Adaptive Neural Ranking Framework: Toward Maximized Business Goal for Cascade Ranking Systems
Wang, Yunli, Wang, Zhiqiang, Yang, Jian, Wen, Shiyang, Kong, Dongying, Li, Han, Gai, Kun
Cascade ranking is widely used for large-scale top-k selection problems in online advertising and recommendation systems, and learning-to-rank is an important way to optimize the models in cascade ranking systems. Previous works on learning-to-rank usually focus on letting the model learn the complete order or pay more attention to the order of top materials, and adopt the corresponding rank metrics as optimization targets. However, these optimization targets can not adapt to various cascade ranking scenarios with varying data complexities and model capabilities; and the existing metric-driven methods such as the Lambda framework can only optimize a rough upper bound of the metric, potentially resulting in performance misalignment. To address these issues, we first propose a novel perspective on optimizing cascade ranking systems by highlighting the adaptability of optimization targets to data complexities and model capabilities. Concretely, we employ multi-task learning framework to adaptively combine the optimization of relaxed and full targets, which refers to metrics Recall@m@k and OAP respectively. Then we introduce a permutation matrix to represent the rank metrics and employ differentiable sorting techniques to obtain a relaxed permutation matrix with controllable approximate error bound.
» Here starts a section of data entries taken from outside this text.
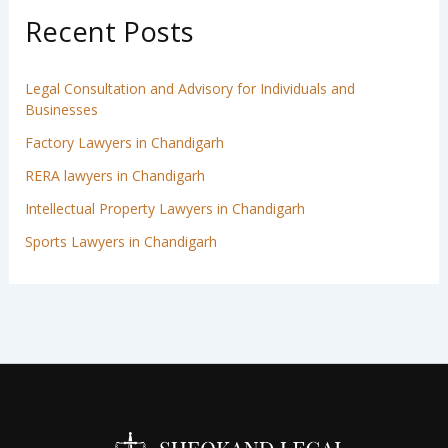
Recent Posts
Legal Consultation and Advisory for Individuals and
Businesses
Factory Lawyers in Chandigarh
RERA lawyers in Chandigarh
Intellectual Property Lawyers in Chandigarh
Sports Lawyers in Chandigarh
This enables us to optimize both the relaxed and full targets directly and more appropriately using the proposed surrogate losses within the deep learning framework. We named this method as Adaptive Neural Ranking Framework. We use the NeuralSort method to obtain the relaxed permutation matrix and draw on the uncertainty weight method in multi-task learning to optimize the proposed losses jointly. Experiments on a total of 4 public and industrial benchmarks show the effectiveness and generalization of our method, and online experiment shows that our method has significant application value.